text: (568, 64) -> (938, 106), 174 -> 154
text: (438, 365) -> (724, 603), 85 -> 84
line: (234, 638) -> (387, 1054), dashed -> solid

--*--

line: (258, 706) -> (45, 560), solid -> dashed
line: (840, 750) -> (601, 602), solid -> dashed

--*--

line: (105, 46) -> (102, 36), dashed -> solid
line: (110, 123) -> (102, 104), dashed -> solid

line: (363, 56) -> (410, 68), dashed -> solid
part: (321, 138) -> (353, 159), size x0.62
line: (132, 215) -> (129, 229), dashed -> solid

--*--

- Task details: Using only the listing above, restate exactly the lines from the line containing "line: (105, 46) -> (102, 36), dashed -> solid" through the line containing "line: (132, 215)", both included.

- Exercise answer:
line: (105, 46) -> (102, 36), dashed -> solid
line: (110, 123) -> (102, 104), dashed -> solid

line: (363, 56) -> (410, 68), dashed -> solid
part: (321, 138) -> (353, 159), size x0.62
line: (132, 215) -> (129, 229), dashed -> solid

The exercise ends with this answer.